Le législateur de 1994 avait souhaité, dans un premier temps, renvoyer vers le code rural et de la pêche maritime ces infractions contre les animaux alors qu’elles avaient toujours été inscrites au sein du code pénal. Il avait envisagé de classer les infractions en trois catégories au sein du code précité : celle des crimes et délits contre les personnes, celle des crimes et délits contre les biens et celle des crimes et délits contre la Nation, l’Etat et la paix publique. Cela semblait convenir jusqu’au moment où le législateur a dû se prononcer sur le sort du délit d’actes de cruauté envers les animaux domestiques apprivoisés ou tenus en captivité.
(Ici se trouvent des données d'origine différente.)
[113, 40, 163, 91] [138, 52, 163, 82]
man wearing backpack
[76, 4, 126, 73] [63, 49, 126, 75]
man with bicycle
Selon la tradition juridique et dans un souci de cohérence avec le code civil en vigueur à l’époque, tout portait à croire que les infractions à l’encontre des animaux allaient être rattachées à la catégorie des crimes et délits contre les biens. Cependant, le législateur considéra qu’une telle qualification constituerait une régression alors que la protection de la sensibilité de l’animal n’a pas cessé de progresser. Aucune des deux autres catégories correspondant, il ne restait plus d’une seule solution : placer les infractions contre les animaux dans une catégorie distincte. Le Sénat a procédé en deux temps. Tout d’abord, a été adopté un amendement portant création dans le nouveau code pénal d’un livre V intitulé « Des autres crimes et délits » voulu dès 1992 et destiné, en tant que coquille vide, à accueillir toutes les incriminations du droit pénal dit spécial. Le second amendement adopté a inséré le délit d’acte de cruauté au sein du livre V. Quelques mois plus tard l’Assemblée Nationale se rangea à cette position. En parallèle, les auteurs de la partie règlementaire du code pénal, ont institué un titre V intitulé « Des autres contraventions », où on été insérées les contraventions d’atteintes involontaires à la vie ou à l’intégrité de l’animale, de mauvais traitements envers un animal et d’atteintes volontaires à la vie d’un animal. Un constat est frappant : dès lors que les infractions contre les animaux figurent dans une catégorie distincte de celle des infractions contre les biens, les animaux ne sont donc plus des biens. Le code pénal rompt avec la tradition civiliste qui considérait l’animal comme un bien, le caractère d’être sensible ayant été reconnu qu’en 2015 par le code civil.